It turns out that 20 years is exactly the right amount of time. You are in your late 30's, which at age 18 seemed dreadfully old but now that you're here, you realize that you are actually so much better than you were in your late teens. Wiser, more focused, more streamlined. The faint smile lines are enough to add character, without emphasizing age. The life experience adds shading. The high tech undergarments suck it all in, invisibly, under the outfit you chose, maybe, because it conveys something about your life since high school - I am more classy, more successful. I am more intellectual, I am thinner, I am richer. I am totally unconcerned with my appearance. I am more successful. I am more cultured. I am more confident.
We can legally consume alcohol now, and we do it in force. The memories have faded enough that we can color them in a way that makes us feel better about ourselves. Even the people you full out hated, the ones who never made eye contact, not once in 4 years. Even they are tolerable, if not any more likeable. Because they no longer have any bearing on your day-to-day life.
You see a face you haven't seen in 20 years and the name flashes across your mind-screen, a name you may not have pronounced or thought about in 2 decades. Others, you have to cheat and look at the nametag, which has a copy of the senior yearbook picture next to the name. If you are really good, you can do this undetected. I am not really good.
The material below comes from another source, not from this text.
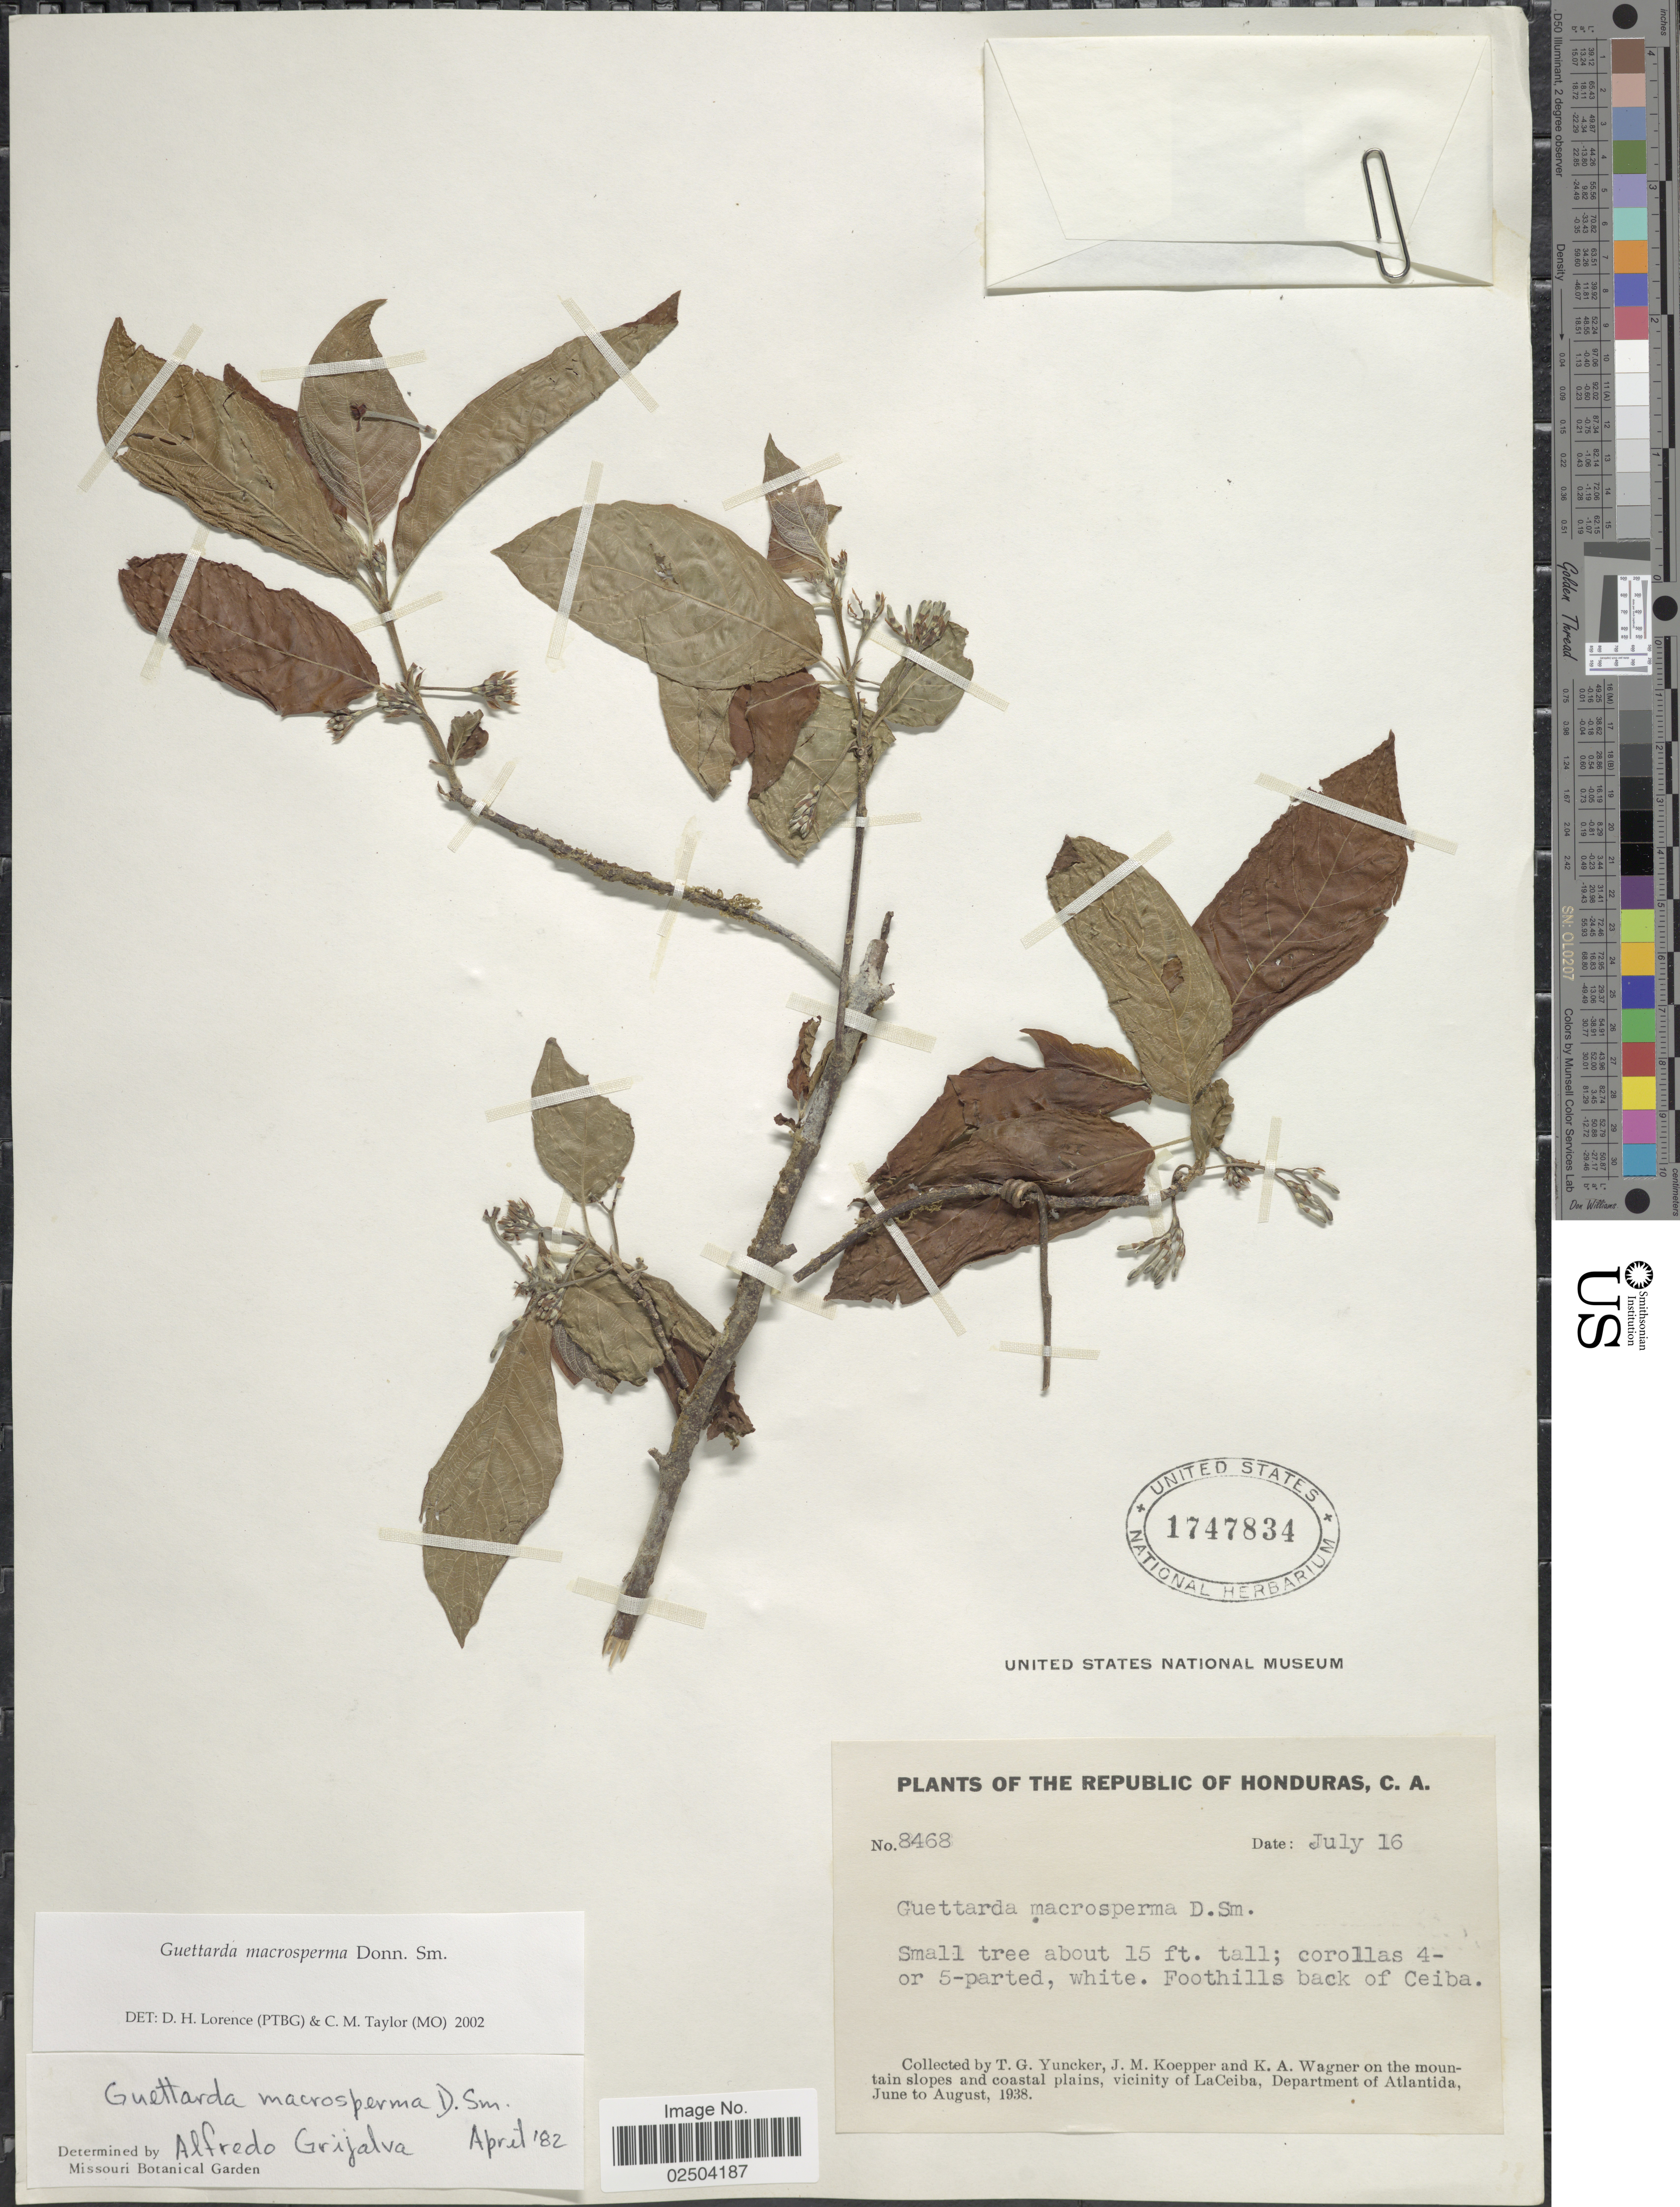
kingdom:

After 4 or 5 glasses of wine and the initial round of small talk, you can settle into real conversations with the people who hold your interest. In my case, there were a few surprises - people I went to school with for 4 or 6 or even 12 years but never really knew. Others, people I knew casually & liked at 18, I found I liked even more at 38. And then there were the no-eye-contact girls. They still suck but it matters so little. Not at all.
I know that reunions are not for everyone, and after a full weekend of Pete's CGA reunion last week, followed by last night's event which I have been involved in planning for about 8 months, well...I'm reunioned out. But I thoroughly enjoyed spending an evening reconnecting with people who knew me as a child, an adolescent, a teen. In most of our day-to-day lives, we spend very little time thinking about our younger selves. Being among a large crowd who all knew each other in that context, I think it keeps you honest. If not about who you are now, then at least about how you got here.